Pengamat Hukum Temukan Ada yang Tidak Beres dalam Pembayaran Restitusi
JAKARTA - Institute for Criminal Justice Reform (ICJR) menemukan sejumlah masalah serius terkait dengan penerapan pembayaran restitusi atau ganti kerugian oleh pelaku kepada korban atau keluarga korban.
"Pertama adalah beban adminsitrasi yang ditumpuk pada korban," kata Direktur Eksekutif ICJR Erasmus Abraham Todo Napitupulu di Jakarta, Rabu 23 Februari.
Akan tetapi, kata dia, beban administrasi tersebut tidak hanya menyangkut pembayaran restitusi kepada para korban, tetapi juga mengenai hal lainnya.
Erasmus menemukan masalah tersebut di dalam KUHP sebelum Undang-Undang Perlindungan Saksi dan Korban lahir.
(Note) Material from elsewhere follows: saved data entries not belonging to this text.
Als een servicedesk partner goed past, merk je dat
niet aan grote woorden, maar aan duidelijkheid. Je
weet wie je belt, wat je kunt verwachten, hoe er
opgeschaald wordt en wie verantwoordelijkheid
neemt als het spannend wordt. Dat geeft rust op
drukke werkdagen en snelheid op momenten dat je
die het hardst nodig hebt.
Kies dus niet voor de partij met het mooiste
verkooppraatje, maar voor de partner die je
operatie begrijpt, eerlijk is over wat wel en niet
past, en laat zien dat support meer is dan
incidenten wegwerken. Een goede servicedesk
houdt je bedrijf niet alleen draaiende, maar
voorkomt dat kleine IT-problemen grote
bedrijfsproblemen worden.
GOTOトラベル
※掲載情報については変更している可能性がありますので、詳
Artinya, sebelum undang-undang itu ada, mekanisme ganti kerugian hanya diakomodasi dalam satu pasal di KUHAP, yakni Pasal 98.
"Jadi, bebannya masih dibebankan kepada pelaku," kata Erasmus.
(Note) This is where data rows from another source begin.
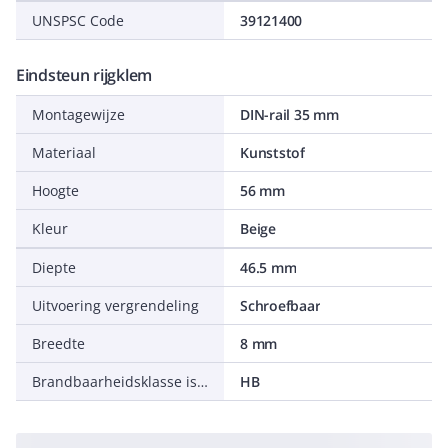
UNSPSC Code
39121400
Eindsteun rijgklem
Montagewijze
DIN-rail 35 mm
Materiaal
Kunststof
Hoogte
56 mm
Kleur
Beige
Diepte
46.5 mm
Uitvoering vergrendeling
Schroefbaar
Breedte
8 mm
Brandbaarheidsklasse isolatiemateriaal conform UL 94
HB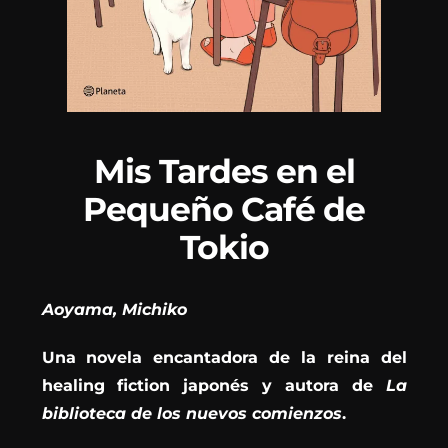
Mis Tardes en el
Pequeño Café de
Tokio
Aoyama, Michiko
Una novela encantadora de la reina del
healing fiction japonés y autora de
La
biblioteca de los nuevos comienzos
.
Setelah adanya istilah restitusi, sebenarnya hal tersebut sama saja dengan ganti kerugian tetapi dengan mekanisme yang berbeda dan berubah.
Akan tetapi, dari banyak kasus di lapangan atau ketika LPSK tidak ada, ICJR menemukan para korban tetap harus mengajukan restitusi secara administrasi.
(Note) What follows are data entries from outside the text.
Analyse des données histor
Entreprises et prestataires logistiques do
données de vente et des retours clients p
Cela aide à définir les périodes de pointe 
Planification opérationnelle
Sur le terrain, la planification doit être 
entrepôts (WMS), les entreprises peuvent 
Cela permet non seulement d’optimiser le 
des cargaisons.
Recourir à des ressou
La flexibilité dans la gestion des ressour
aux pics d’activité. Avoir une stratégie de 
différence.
"Artinya, ada beban bagi korban. Setelah melaporkan, dia harus mengadvokasi sendiri ganti kerugian yang dialami," ujarnya.
Masalah selanjutnya yang disoroti oleh ICJR adalah mengenai pengaturan komponen restitusi yang berbeda serta ketidakjelasan mekanisme penghitungan restitusi.
Masalah lainnya, kata dia, pelaksanaan restitusi. Hal tersebut merujuk pada laporan Lembaga Perlindungan Saksi dan Korban (LPSK) pada tahun 2020.
Sepanjang tahun 2020, LPSK menghitung ada Rp7 miliar restitusi yang seharusnya dibayarkan oleh pelaku kepada korban. Mirisnya, yang diputus oleh hakim hanya Rp1,3 miliar.
"Bahkan, yang sampai kepada korban atau dibayarkan pelaku hanya Rp101 juta," kata dia.
Dengan kata lain,lanjut dia, ada permasalahan serius pembayaran restitusi, mulai dari pengajuan penuntutan, putusan hakim, hingga eksekusi restitusi itu sendiri.